The lush “Brave New World” looks outward, juxtaposing a smooth groove from Galucki and Hoons with heavy themes of social upheaval. The titular phrase, often used ironically, is presented here with utter earnestness, underscored by Broderick’s beautiful string arrangement. It’s one of three songs on Transitional Phase—along with back-to-back closers “A Perfect Storm” and “Egomaniacs”—that slowly transforms into a prayer. The chanted and sung lines might feel like nods to some of Nick’s favorite artists (including Alice Coltrane, George Harrison, Yamuna Devi), but they arrive on the album naturally. Delffs has long been fascinated with Hinduism, and was deeply inspired by his India trip. “Meditating and chanting are such constant parts of my life these days,” Delffs shares. “They came into this album like any other naturally flowing thought.”
“Transitional Phase”, the towering title track at the album’s center, is a perfect marriage of two aesthetics. Delffs brings his vulnerable, misty-eyed self-examination to the collaboration; while Moore and Eriksson bring LAKE’s exacting, literate DIY Yacht funk. The result is transcendently, sonically free, like those particularly melodic moments spent with Peter Gabriel or Kate Bush. “In-between words and dreams, there’s only a line,” Delffs sings in seeming self-interrogation, “And you’ve crossed over it so many times.”

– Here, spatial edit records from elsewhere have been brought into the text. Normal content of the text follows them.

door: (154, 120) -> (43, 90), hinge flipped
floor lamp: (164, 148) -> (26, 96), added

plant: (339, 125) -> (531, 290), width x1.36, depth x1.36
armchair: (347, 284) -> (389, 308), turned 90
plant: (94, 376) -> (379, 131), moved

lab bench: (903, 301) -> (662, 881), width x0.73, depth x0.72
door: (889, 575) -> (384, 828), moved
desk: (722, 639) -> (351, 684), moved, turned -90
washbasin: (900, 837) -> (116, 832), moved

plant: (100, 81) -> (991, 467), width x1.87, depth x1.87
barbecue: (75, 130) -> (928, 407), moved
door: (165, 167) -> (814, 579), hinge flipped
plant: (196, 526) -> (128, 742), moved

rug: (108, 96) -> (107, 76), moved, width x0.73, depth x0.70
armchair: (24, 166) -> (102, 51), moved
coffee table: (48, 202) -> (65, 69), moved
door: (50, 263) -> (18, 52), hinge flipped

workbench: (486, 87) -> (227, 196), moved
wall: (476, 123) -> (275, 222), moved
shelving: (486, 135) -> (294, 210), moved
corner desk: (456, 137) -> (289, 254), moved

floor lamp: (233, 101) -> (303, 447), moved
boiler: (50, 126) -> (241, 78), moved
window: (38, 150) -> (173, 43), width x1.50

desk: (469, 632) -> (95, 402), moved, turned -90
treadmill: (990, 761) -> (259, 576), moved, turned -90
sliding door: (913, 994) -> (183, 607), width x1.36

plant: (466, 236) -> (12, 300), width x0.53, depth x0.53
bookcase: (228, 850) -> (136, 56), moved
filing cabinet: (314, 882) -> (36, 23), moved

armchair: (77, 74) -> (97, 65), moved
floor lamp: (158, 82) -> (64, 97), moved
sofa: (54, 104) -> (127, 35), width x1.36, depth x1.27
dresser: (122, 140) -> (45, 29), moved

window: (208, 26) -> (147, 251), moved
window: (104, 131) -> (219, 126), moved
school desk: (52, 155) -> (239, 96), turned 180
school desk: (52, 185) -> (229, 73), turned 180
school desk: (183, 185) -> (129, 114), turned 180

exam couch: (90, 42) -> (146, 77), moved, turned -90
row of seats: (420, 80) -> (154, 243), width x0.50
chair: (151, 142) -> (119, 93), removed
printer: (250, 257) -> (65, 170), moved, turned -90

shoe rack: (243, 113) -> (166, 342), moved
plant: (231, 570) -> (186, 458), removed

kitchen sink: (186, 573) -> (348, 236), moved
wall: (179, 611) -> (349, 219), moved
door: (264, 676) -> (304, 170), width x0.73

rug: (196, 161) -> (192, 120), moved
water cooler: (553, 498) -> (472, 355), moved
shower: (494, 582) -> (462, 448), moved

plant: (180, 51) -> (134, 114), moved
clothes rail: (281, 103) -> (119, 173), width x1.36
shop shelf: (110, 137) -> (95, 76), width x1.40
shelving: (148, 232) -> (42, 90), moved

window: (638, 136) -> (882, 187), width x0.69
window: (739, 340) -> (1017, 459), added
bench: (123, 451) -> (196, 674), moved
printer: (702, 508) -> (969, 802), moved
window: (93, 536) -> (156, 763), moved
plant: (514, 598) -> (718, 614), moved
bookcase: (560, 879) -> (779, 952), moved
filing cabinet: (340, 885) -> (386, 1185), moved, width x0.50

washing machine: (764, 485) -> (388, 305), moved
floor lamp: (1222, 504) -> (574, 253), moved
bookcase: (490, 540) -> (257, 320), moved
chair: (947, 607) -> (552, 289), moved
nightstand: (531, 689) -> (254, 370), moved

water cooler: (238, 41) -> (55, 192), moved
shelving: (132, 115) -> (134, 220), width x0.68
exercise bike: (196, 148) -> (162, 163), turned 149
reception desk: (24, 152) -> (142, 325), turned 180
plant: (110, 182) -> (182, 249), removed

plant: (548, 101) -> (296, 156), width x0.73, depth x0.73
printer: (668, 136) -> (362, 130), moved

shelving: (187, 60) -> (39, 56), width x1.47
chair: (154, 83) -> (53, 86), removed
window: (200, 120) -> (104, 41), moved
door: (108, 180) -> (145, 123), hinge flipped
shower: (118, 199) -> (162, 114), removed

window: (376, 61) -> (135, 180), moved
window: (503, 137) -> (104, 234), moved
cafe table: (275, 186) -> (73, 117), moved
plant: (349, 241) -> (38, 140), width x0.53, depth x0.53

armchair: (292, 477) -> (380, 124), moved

The songs on Transitional Phase don’t just cross that line, they dance on it. If the distance between waking life and dreams was narrow on Delffs’ 2017 solo debut Redesign, it is almost imperceptible here. He sings (and speaks, and occasionally chants) about the changing tides of our shared troubled world and all the mysterious worlds within. He yearns and searches and remembers, and occasionally wishes he could forget. He finds faith and loses it. And when he can’t find that faith again, he admits on “Absence of Love Song” that he’ll wait “on and on and on and on for another chance.” Maybe that’s foolish. Or, as Delffs sings, “Maybe it’s today.”
Nick Delffs’ Transitional Phase is due out July 26th on Mama Bird Recording Co.